Sebi Proposes New Rules for Associations of Persons to Open Demat Accounts for Securities

The Securities and Exchange Board of India (Sebi) has put forward a proposal to permit Associations of Persons (AOPs) to open demat accounts in their own names. This would allow them to hold specific securities, excluding equity shares. The initiative aims to simplify business operations and promote the transition from physical to electronic securities holdings.

Sebi Proposes Demat Accounts for AOPs

In its consultation paper, Sebi suggested amending existing regulations to facilitate this change. AOPs would be required to provide their Permanent Account Number (PAN) details when opening these accounts. They must also ensure that only authorised securities are held, explicitly excluding equity shares.

Public Feedback and Legal Considerations

Sebi has invited public feedback on this proposal, with comments due by November 5. The suggestion emerged after Sebi received recommendations to allow partnership firms, AOPs, and unregistered trusts to open demat accounts under their own names, rather than solely in the names of partners, members, or trustees.

Currently, these entities face restrictions on holding company shares unless recognised as separate legal entities. Although the law clearly prohibits them from becoming company members, there is ambiguity regarding their ability to hold other financial assets like corporate bonds, government securities, or mutual fund units in demat form.
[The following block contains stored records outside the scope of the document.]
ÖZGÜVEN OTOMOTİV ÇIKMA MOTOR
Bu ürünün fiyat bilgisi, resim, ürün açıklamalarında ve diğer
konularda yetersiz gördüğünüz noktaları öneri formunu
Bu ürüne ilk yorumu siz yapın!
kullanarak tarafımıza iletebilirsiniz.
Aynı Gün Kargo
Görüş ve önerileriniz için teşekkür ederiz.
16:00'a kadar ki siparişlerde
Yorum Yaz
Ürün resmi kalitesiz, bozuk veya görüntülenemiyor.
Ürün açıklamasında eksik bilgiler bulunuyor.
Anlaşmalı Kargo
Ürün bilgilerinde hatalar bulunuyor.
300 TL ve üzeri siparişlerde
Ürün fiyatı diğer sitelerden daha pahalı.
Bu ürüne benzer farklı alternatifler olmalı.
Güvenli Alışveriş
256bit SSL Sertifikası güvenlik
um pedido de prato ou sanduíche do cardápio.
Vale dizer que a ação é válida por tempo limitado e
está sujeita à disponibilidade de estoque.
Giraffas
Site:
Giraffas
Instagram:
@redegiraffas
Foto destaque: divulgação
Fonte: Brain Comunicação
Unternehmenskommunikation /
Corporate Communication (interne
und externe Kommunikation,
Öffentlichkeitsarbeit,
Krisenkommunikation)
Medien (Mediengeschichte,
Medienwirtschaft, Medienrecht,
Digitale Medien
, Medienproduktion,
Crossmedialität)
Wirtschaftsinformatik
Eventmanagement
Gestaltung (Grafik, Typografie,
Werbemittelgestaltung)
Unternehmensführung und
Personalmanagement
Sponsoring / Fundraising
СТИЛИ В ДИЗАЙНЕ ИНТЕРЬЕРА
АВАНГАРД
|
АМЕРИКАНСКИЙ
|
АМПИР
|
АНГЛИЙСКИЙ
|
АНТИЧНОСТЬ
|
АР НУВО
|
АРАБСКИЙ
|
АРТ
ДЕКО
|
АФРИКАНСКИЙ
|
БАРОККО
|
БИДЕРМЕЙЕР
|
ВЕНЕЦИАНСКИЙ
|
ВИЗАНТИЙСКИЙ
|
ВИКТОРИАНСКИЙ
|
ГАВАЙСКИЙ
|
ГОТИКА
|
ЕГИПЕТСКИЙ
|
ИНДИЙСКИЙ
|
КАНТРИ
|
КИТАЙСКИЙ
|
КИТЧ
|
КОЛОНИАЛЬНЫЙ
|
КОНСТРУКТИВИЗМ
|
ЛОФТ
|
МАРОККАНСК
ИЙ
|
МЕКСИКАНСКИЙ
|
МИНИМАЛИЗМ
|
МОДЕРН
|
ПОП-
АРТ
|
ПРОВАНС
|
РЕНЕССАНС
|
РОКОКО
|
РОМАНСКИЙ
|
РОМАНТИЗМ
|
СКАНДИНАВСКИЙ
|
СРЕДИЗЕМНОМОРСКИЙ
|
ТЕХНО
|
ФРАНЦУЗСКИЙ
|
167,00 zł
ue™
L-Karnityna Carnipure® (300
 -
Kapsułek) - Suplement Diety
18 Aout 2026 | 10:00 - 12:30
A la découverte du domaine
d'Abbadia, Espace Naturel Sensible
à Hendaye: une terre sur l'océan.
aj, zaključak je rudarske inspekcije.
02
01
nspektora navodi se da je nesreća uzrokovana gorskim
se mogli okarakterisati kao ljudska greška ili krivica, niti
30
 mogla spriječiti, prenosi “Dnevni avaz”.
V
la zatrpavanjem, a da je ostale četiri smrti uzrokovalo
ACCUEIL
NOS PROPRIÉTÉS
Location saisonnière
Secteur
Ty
Challenges in Legal Interpretation

A review of legal provisions revealed difficulties in forming a definitive stance on whether partnership firms and unregistered trusts can hold mutual fund units, corporate bonds, or government securities. Consequently, no changes are currently planned for these entities.

The proposal reflects Sebi's efforts to address these complexities and streamline processes for non-corporate entities. By allowing AOPs to open demat accounts directly in their names, Sebi aims to enhance transparency and efficiency in the securities market.

This move could potentially pave the way for similar considerations for other non-corporate entities in the future. However, for now, the focus remains on AOPs and ensuring compliance with existing regulations while facilitating easier access to electronic securities holdings.